SA leaves virus restrictions unchanged

·2-min read

South Australia has decided against imposing increased local COVID-19 restrictions despite the ongoing outbreak in Victoria.

The state's transition committee met on Tuesday and resolved to keep the current level of measures in place.

They largely restrict most venues, including pubs, restaurants and other business to 75 per cent of their usual capacity.

But Police Commissioner Grant Stevens said tougher measures could be imposed if the situation across the border continued to deteriorate.

"There was a conversation on what those trigger points may be that would see restrictions coming back into place," he said.

"We can't ignore the fact that there are very concerning situations in Victoria.

"The number of exposure sites is significant."

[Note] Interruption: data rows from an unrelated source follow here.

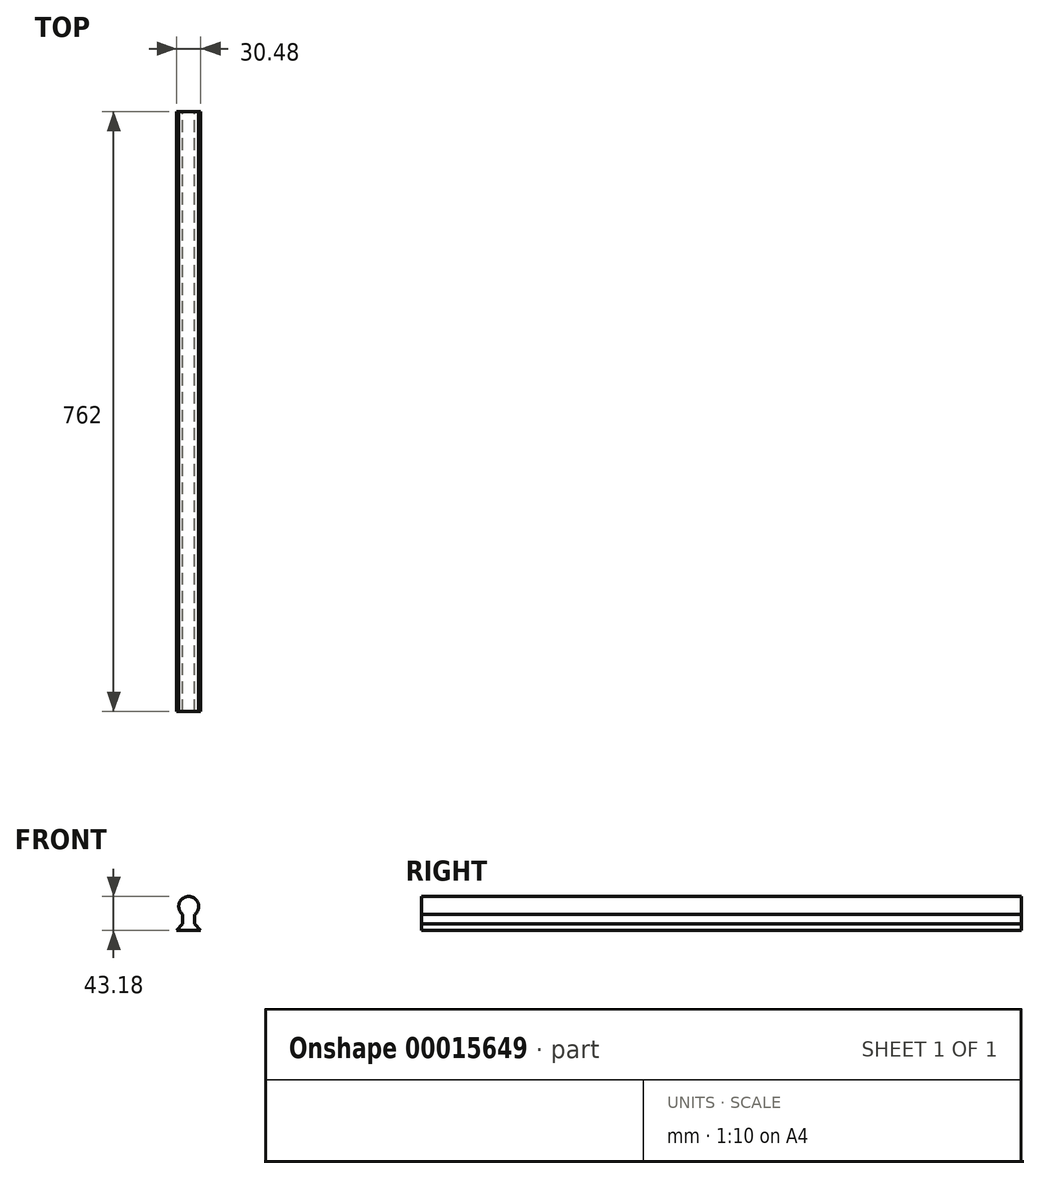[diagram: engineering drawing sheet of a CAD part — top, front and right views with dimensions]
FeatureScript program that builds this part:
annotation { "Feature Type Name" : "Feature", "Feature Type Description" : "" }
export const myFeature = defineFeature(function(context is Context, id is Id, definition is map)
    precondition{}
    {
        {
            var Q0;
            Q0=qCreatedBy(makeId("Front.planeOp"),FACE);
            var sketch = newSketch(context, id + "F0", { "sketchPlane" : qUnion([Q0])});
            skArc(sketch, "E0", {"start": v(7.62, 0) * mm, "mid": v(0, 22.86) * mm, "end": v(-7.62, 0) * mm});
            skLineSegment(sketch, "E1", {"start": v(0, 0) * mm, "end": v(0, 26.1) * mm, "construction": true});
            skLineSegment(sketch, "E2", {"start": v(-7.62, 0) * mm, "end": v(-7.62, -11.8) * mm});
            skLineSegment(sketch, "E3", {"start": v(-7.62, -11.8) * mm, "end": v(-15.24, -20.32) * mm});
            skLineSegment(sketch, "E4", {"start": v(-15.24, -20.32) * mm, "end": v(0, -20.32) * mm});
            skLineSegment(sketch, "E5.MirrorCS", {"start": v(7.62, 0) * mm, "end": v(7.62, -11.8) * mm});
            skLineSegment(sketch, "E6.MirrorCS", {"start": v(7.62, -11.8) * mm, "end": v(15.24, -20.32) * mm});
            skLineSegment(sketch, "E7.MirrorCS", {"start": v(15.24, -20.32) * mm, "end": v(0, -20.32) * mm});
            skSolve(sketch);
        }
        {
            var Q0;
            Q0 = qSketchRegion(id + "F0", true);
            extrude(context, id + "F1", {"entities" : qUnion([Q0]), "depth" : 762 * mm});
        }
    });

Mr Stevens urged anyone with any virus symptoms, no matter how minor, to get tested, expressing some concern at the relatively low level of tests being conducted.

He said that would give health officials the earliest possible opportunity to get on top of any community cases.

The commissioner said should the situation in Victoria get worse, local authorities could consider imposing fresh restrictions on the movement of people around SA.

"People need to appreciate just how seriously we take this," he said.

"But at this point, we're confident the community will respond in the manner we need them to."

Victoria recorded three new locally acquired coronavirus cases overnight, taking the total number of cases in the current outbreak to 54.

Currently, all Victorians are not allowed to travel to SA with the exception of people who live within 70 kilometres of the border, who can come and go as usual.

SA reported no new virus cases on Tuesday with 5334 tests conducted in the previous 24 hours.

The state has just two active infections, both returned travellers in hotel quarantine.

However, health officials are still to hear from almost 30,000 people who travelled to SA before the ban and were considered potentially at risk.

They were among about 50,000 people sent text messages to clarify their recent movements.

Mr Stevens said it might be that many of those yet to respond had since returned to Victoria.